### [Extracted text]
[Begin]
The problem in one sentence

OSM speaks WGS84 lat / lon. Omniverse needs local meters, anchored to a scene origin. The conversion has to be precise, reproducible, and lossless — otherwise the same OSM extract gives a different scene each time, and every layer downstream (vehicles, events, sensors) drifts.

Why “precise” matters more than it looks

A typical OSM extract for a Taipei intersection contains nodes like:

node id=2657301293 lat=25.03320 lon=121.54344

WGS84 degrees are global, but they are not directly usable in a 3D engine because:

Lat / lon are not metric. Moving 0.00001° east is not the same distance as 0.00001° north. The world is round.
The numbers are absolute. If you write 121.54344 into a USD Xform, the prim sits 121 million meters from the world origin. Omniverse renders this fine, but the camera defaults will not find it, and floating-point precision degrades as values grow.
They are not stable across days. Two different OSM exports of the same area might quantize slightly differently. If “the scene base” is supposed to be content-addressable (same OSM file → same USD prims), you need a deterministic transform.

The decision: anchor to one named reference

I pick a single physical landmark inside the study area and treat its WGS84 coordinates as the local origin. Everything else is converted to meters east / meters north relative to that point.

For this project that landmark is CCTV 320 (the city’s official intersection camera at Fuxing South Rd. × Xinyi Rd.), at WGS84 121.54344 E, 25.03320 N. The choice is not arbitrary — using a real metadata-tagged source as the anchor means later layers (vehicles, incidents, sensor captures) can be reproducibly referenced “X meters from CCTV 320” rather than “X meters from an arbitrary origin a developer picked once”.
[End]
### [Data shown]
[Begin]
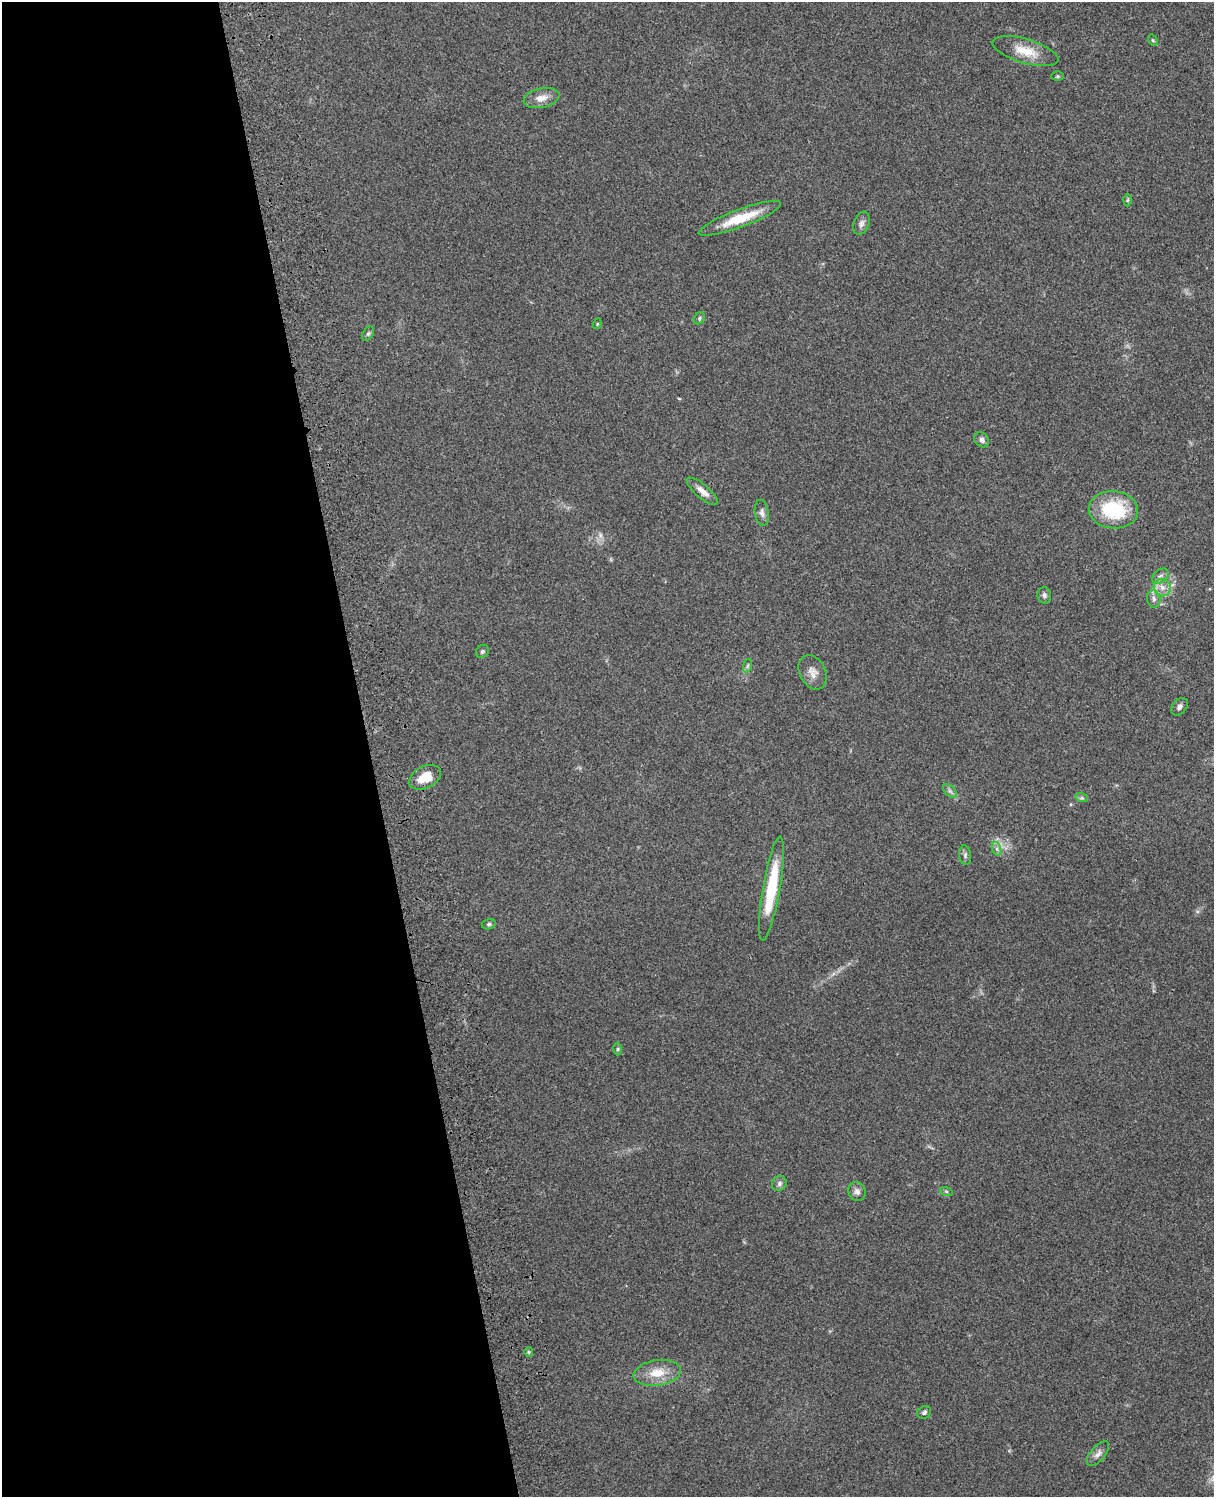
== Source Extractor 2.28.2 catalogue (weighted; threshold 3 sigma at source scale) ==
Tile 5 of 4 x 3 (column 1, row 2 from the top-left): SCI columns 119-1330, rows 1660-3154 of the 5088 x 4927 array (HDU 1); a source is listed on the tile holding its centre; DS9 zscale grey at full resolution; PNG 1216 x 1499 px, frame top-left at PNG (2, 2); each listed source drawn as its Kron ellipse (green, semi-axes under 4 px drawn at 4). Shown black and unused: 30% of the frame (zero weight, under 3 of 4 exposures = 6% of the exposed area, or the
[End]
### [What is needed]
Please restate the passage on OSM coordinate conversion from "The numbers are" to "as values grow.", renaming "Xform" to "Transform" wherever it occurs.

### [Reply to the task]
The numbers are absolute. If you write 121.54344 into a USD Transform, the prim sits 121 million meters from the world origin. Omniverse renders this fine, but the camera defaults will not find it, and floating-point precision degrades as values grow.